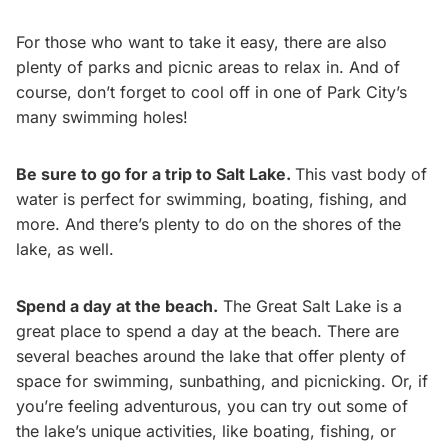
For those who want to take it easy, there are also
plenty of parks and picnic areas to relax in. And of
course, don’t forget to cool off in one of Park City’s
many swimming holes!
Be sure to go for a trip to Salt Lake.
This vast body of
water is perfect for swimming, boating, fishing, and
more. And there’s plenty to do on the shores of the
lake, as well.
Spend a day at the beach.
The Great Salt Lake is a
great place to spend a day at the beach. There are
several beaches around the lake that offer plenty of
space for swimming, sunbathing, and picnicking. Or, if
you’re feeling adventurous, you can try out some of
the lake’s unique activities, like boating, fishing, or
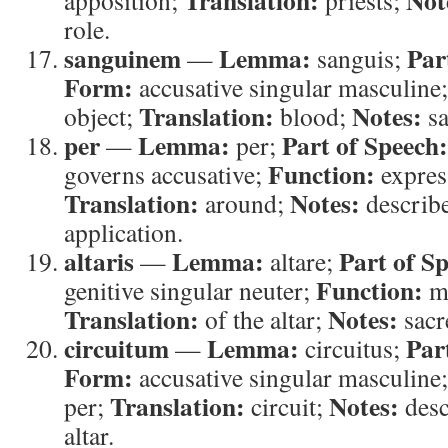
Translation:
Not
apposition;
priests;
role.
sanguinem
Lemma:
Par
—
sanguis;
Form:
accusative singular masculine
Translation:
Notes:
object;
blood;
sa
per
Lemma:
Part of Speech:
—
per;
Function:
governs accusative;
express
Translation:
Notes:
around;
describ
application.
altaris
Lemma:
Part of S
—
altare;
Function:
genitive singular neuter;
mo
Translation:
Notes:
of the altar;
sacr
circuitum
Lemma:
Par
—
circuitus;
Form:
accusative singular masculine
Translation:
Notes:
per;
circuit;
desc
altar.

## The task
Nothing but the listing, copied exactly and stripped of its images, should appear in the response.

## Solution
For those who want to take it easy, there are also
plenty of parks and picnic areas to relax in. And of
course, don’t forget to cool off in one of Park City’s
many swimming holes!
Be sure to go for a trip to Salt Lake.
This vast body of
water is perfect for swimming, boating, fishing, and
more. And there’s plenty to do on the shores of the
lake, as well.
Spend a day at the beach.
The Great Salt Lake is a
great place to spend a day at the beach. There are
several beaches around the lake that offer plenty of
space for swimming, sunbathing, and picnicking. Or, if
you’re feeling adventurous, you can try out some of
the lake’s unique activities, like boating, fishing, or
Translation:
Not
apposition;
priests;
role.
sanguinem
Lemma:
Par
—
sanguis;
Form:
accusative singular masculine
Translation:
Notes:
object;
blood;
sa
per
Lemma:
Part of Speech:
—
per;
Function:
governs accusative;
express
Translation:
Notes:
around;
describ
application.
altaris
Lemma:
Part of S
—
altare;
Function:
genitive singular neuter;
mo
Translation:
Notes:
of the altar;
sacr
circuitum
Lemma:
Par
—
circuitus;
Form:
accusative singular masculine
Translation:
Notes:
per;
circuit;
desc
altar.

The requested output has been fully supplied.